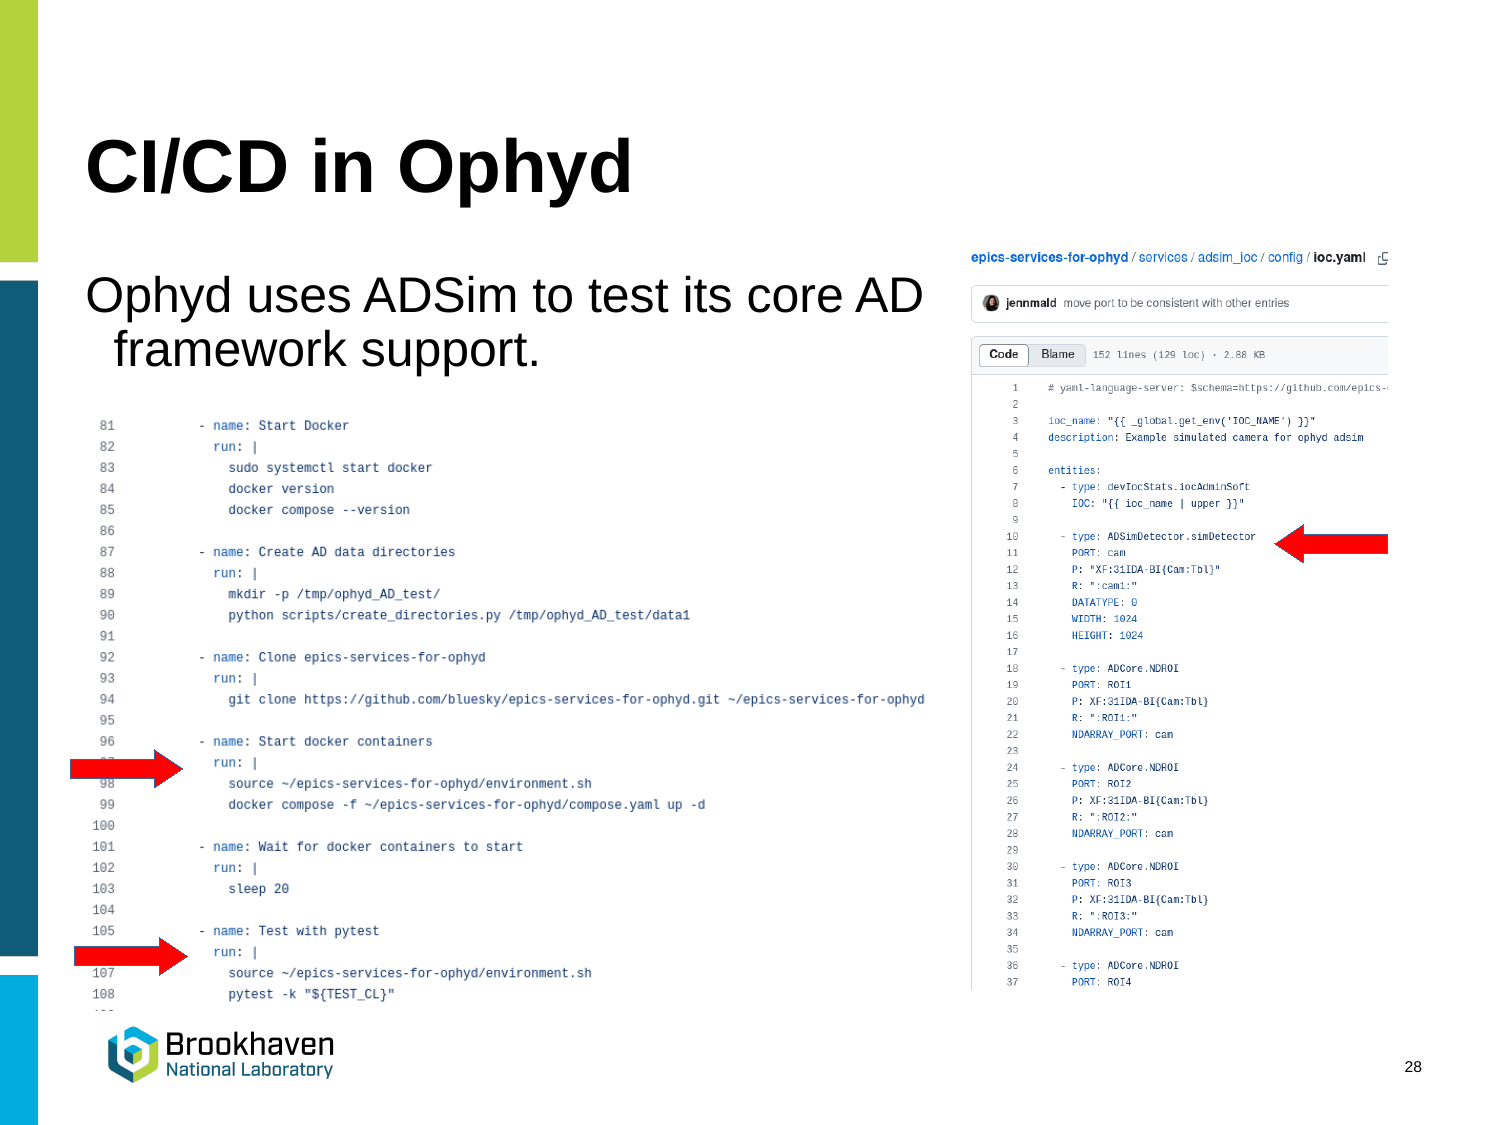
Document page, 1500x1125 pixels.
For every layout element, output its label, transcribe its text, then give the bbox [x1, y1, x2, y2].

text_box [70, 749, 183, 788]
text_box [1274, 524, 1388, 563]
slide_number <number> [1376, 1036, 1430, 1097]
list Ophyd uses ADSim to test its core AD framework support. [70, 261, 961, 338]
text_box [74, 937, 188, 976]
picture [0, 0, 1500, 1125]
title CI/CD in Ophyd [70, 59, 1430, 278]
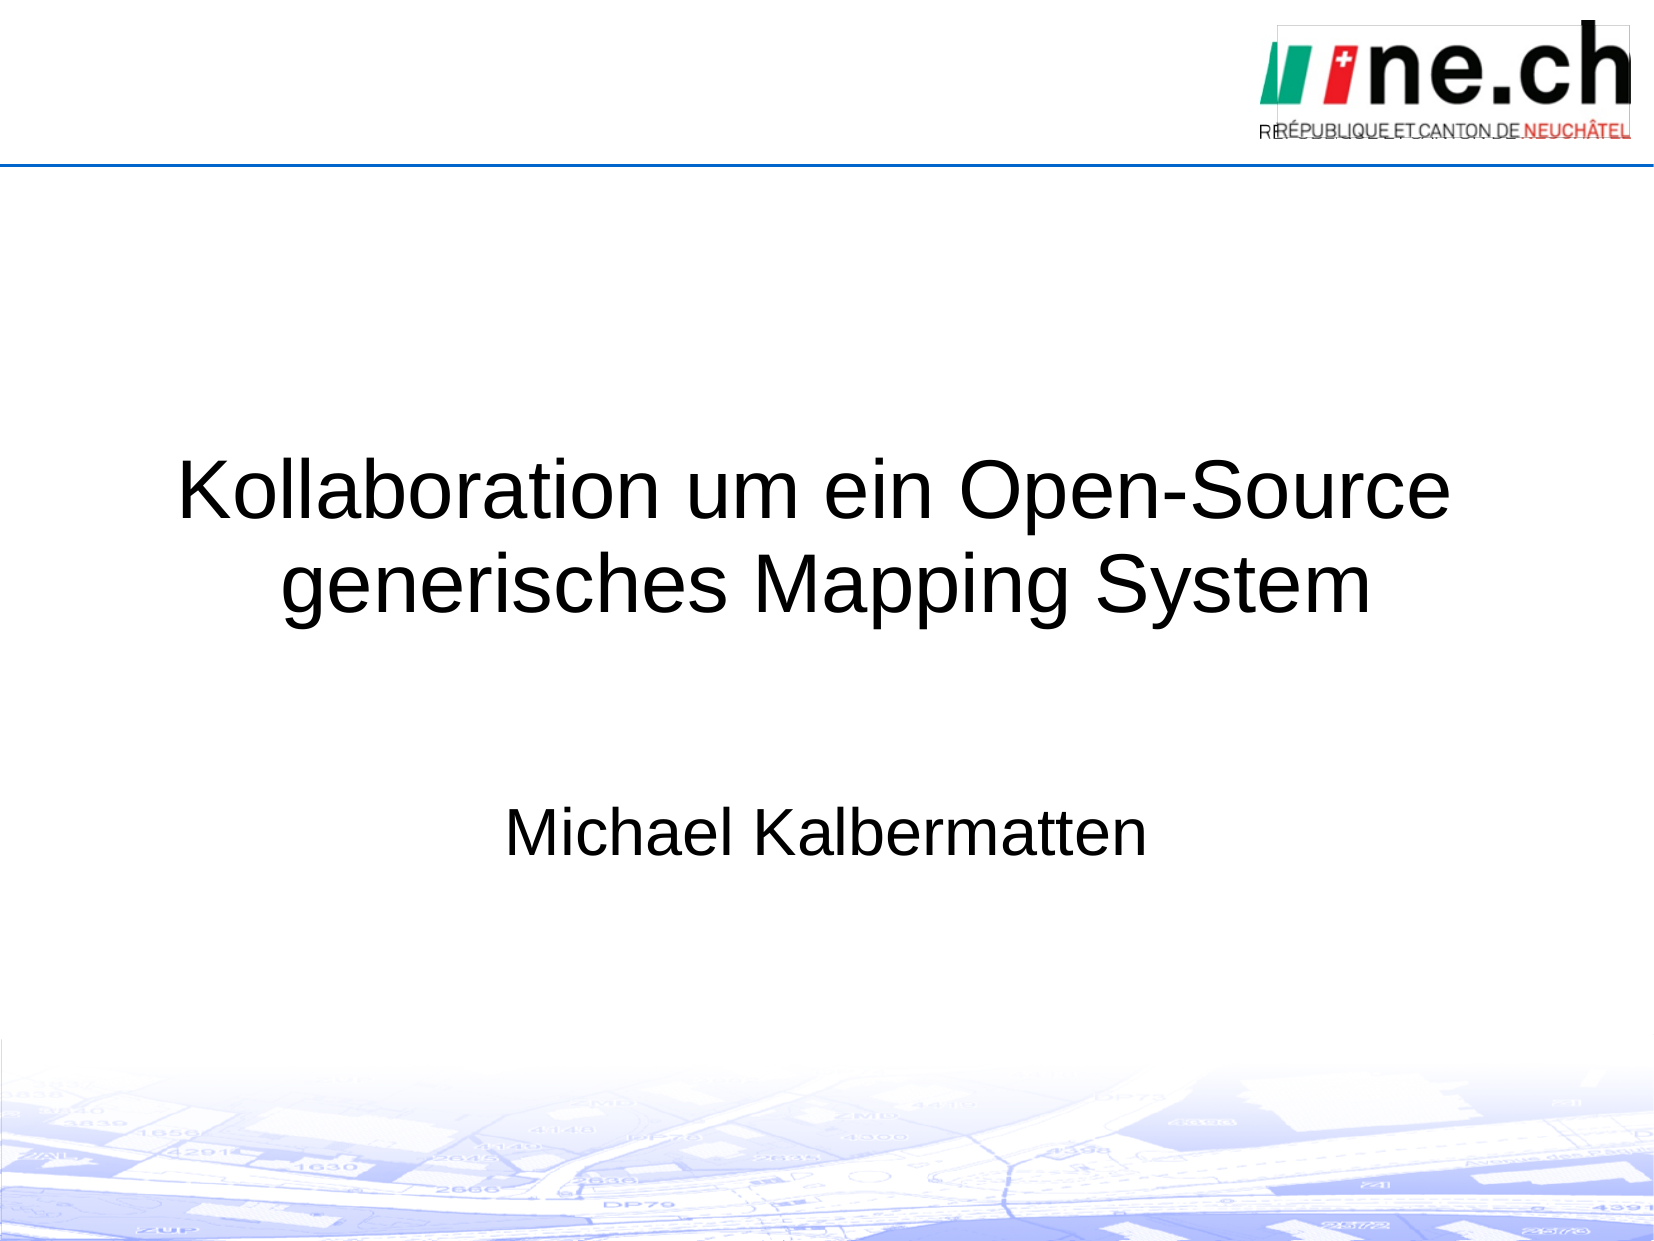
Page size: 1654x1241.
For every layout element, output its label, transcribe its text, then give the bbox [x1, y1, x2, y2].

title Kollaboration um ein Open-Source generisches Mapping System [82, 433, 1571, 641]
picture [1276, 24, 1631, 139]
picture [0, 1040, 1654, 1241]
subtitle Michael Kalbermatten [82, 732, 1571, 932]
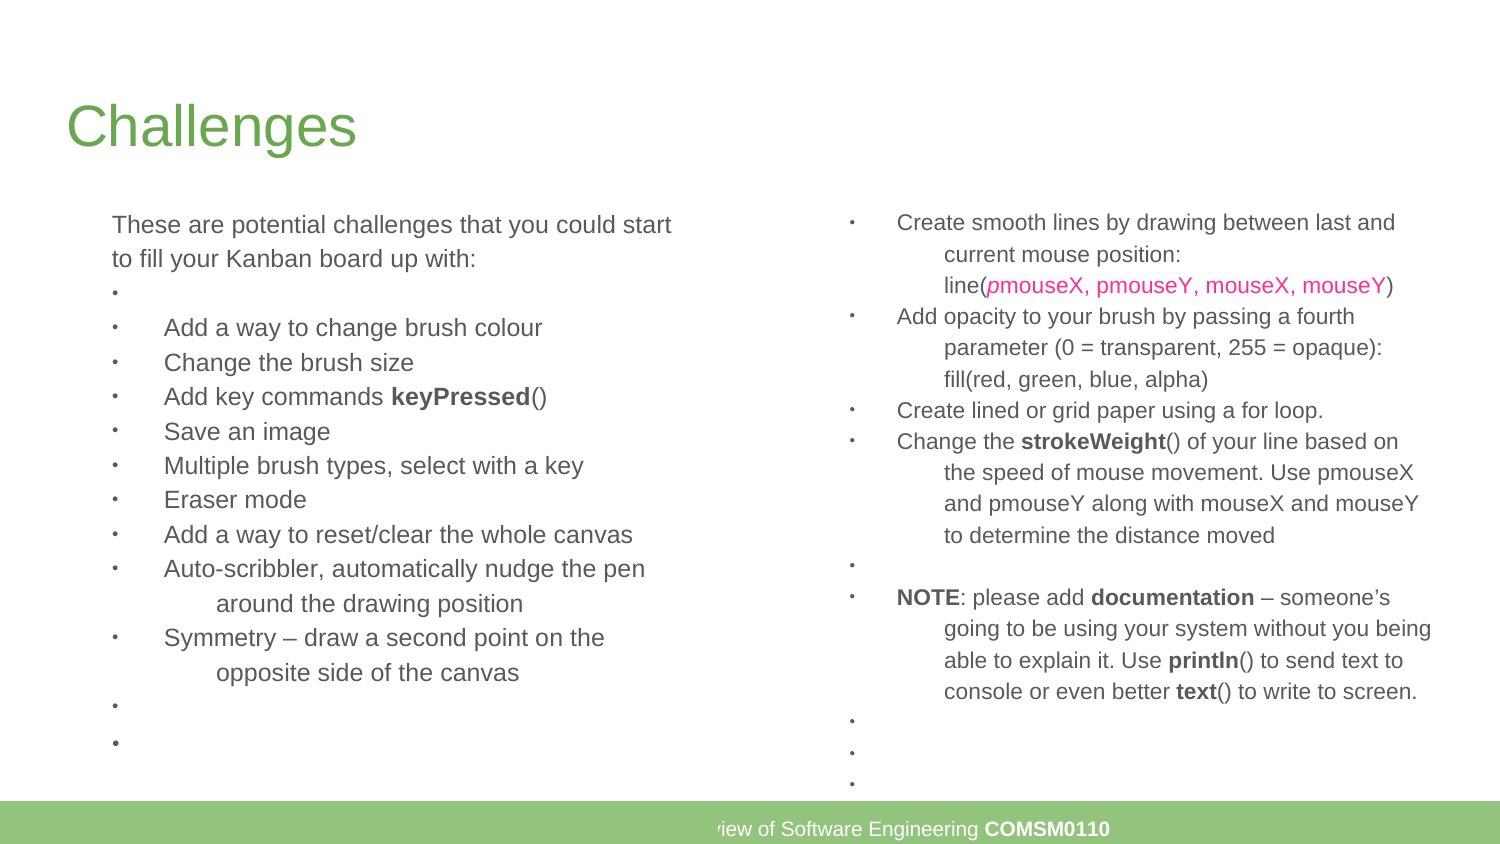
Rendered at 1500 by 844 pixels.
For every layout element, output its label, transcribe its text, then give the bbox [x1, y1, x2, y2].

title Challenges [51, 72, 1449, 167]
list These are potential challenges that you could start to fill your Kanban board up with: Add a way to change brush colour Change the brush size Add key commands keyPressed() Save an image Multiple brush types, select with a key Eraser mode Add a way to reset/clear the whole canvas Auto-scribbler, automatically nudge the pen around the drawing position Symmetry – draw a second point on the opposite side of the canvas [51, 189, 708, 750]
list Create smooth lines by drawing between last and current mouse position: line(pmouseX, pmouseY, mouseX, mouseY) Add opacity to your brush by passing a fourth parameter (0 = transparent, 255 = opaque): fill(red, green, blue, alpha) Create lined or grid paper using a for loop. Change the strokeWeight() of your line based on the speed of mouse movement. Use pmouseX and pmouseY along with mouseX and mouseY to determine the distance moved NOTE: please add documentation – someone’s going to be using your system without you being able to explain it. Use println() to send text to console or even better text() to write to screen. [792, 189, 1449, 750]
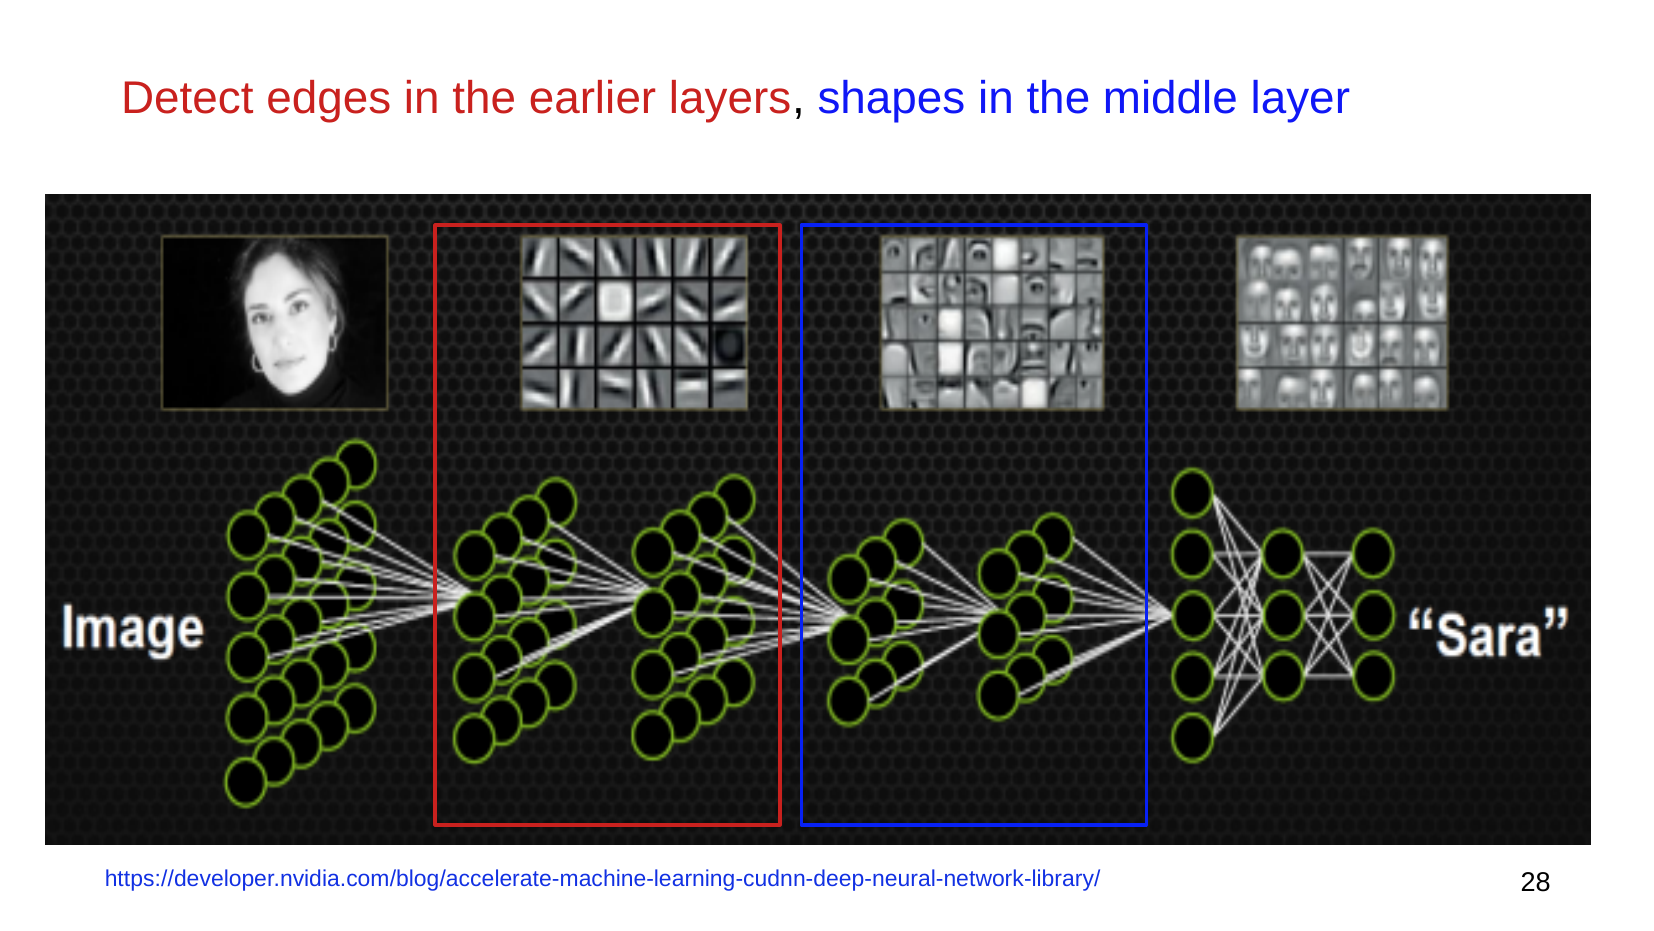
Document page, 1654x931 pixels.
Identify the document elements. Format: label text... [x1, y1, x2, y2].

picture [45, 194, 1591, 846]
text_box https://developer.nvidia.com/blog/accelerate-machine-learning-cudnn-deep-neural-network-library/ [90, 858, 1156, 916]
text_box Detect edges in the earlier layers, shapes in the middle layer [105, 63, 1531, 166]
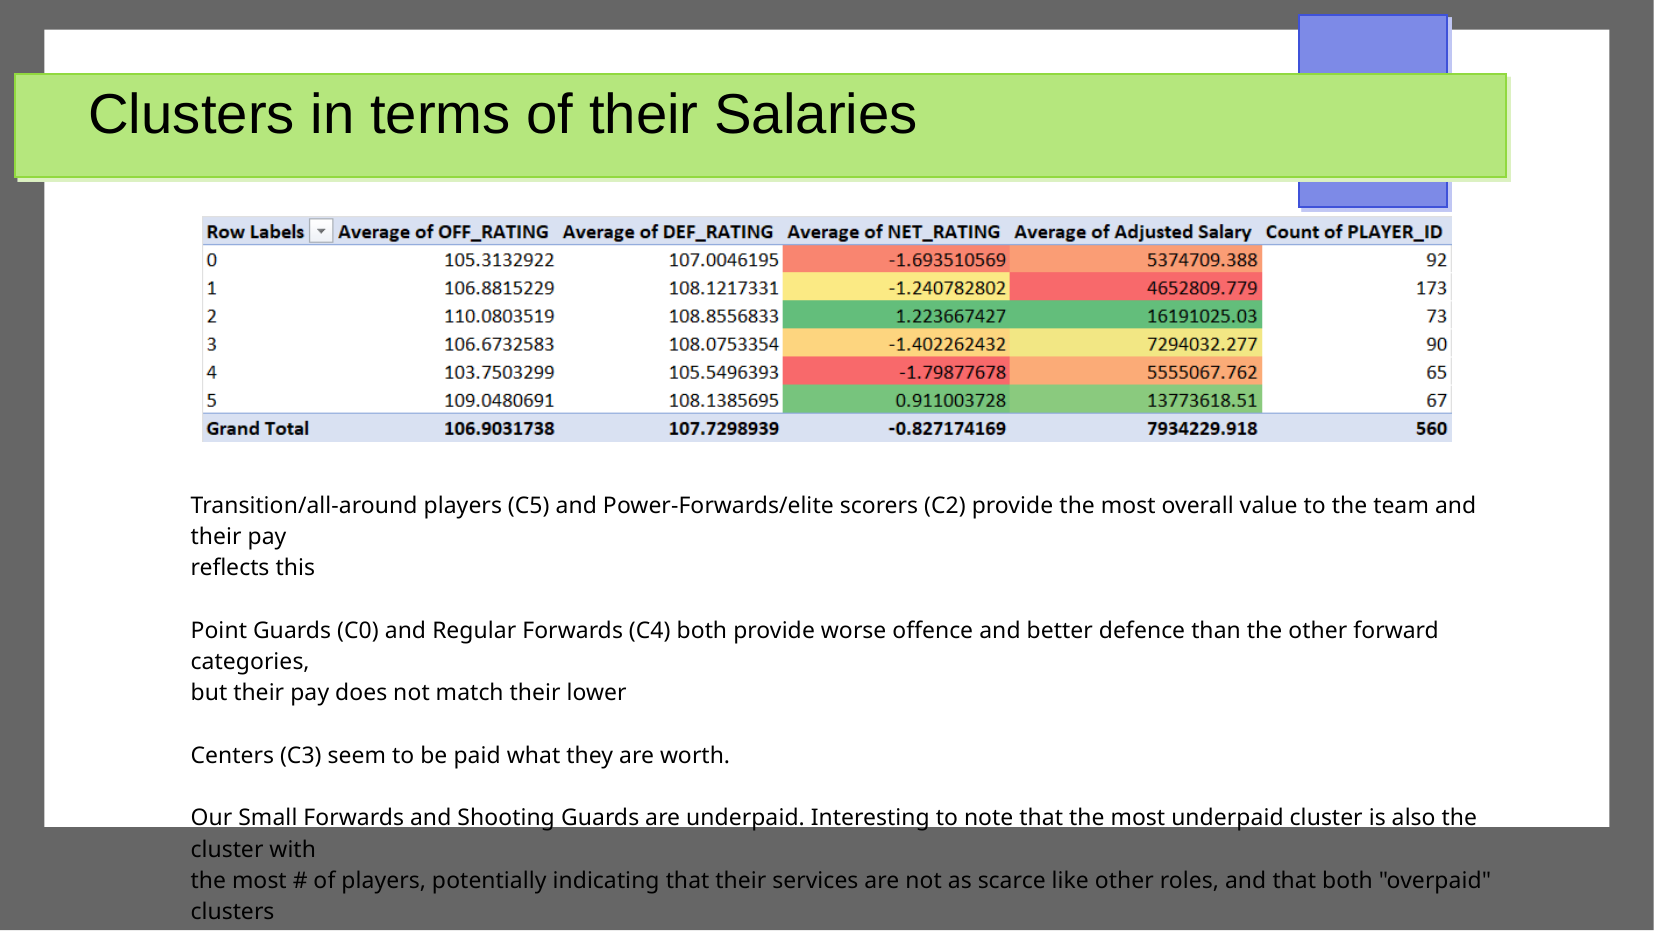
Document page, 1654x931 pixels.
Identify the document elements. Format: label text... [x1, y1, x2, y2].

::::::

_SET PROBLEM_
Express the items from their start through the line containing "subtitle Michael Kalbermatten" as a JSON list of strings, one string per line, with blank lines and pictures left out.

_RESULT OF THE TASK_
[
  "Document page, 1500x1125 pixels.",
  "For every layout element, output its label, transcribe its text, then give the bbox [x1, y1, x2, y2].",
  "text_box [70, 749, 183, 788]",
  "text_box [1274, 524, 1388, 563]",
  "slide_number <number> [1376, 1036, 1430, 1097]",
  "list Ophyd uses ADSim to test its core AD framework support. [70, 261, 961, 338]",
  "text_box [74, 937, 188, 976]",
  "picture [0, 0, 1500, 1125]",
  "title CI/CD in Ophyd [70, 59, 1430, 278]",
  "Page size: 1654x1241.",
  "For every layout element, output its label, transcribe its text, then give the bbox [x1, y1, x2, y2].",
  "title Kollaboration um ein Open-Source generisches Mapping System [82, 433, 1571, 641]",
  "picture [1276, 24, 1631, 139]",
  "picture [0, 1040, 1654, 1241]",
  "subtitle Michael Kalbermatten [82, 732, 1571, 932]"
]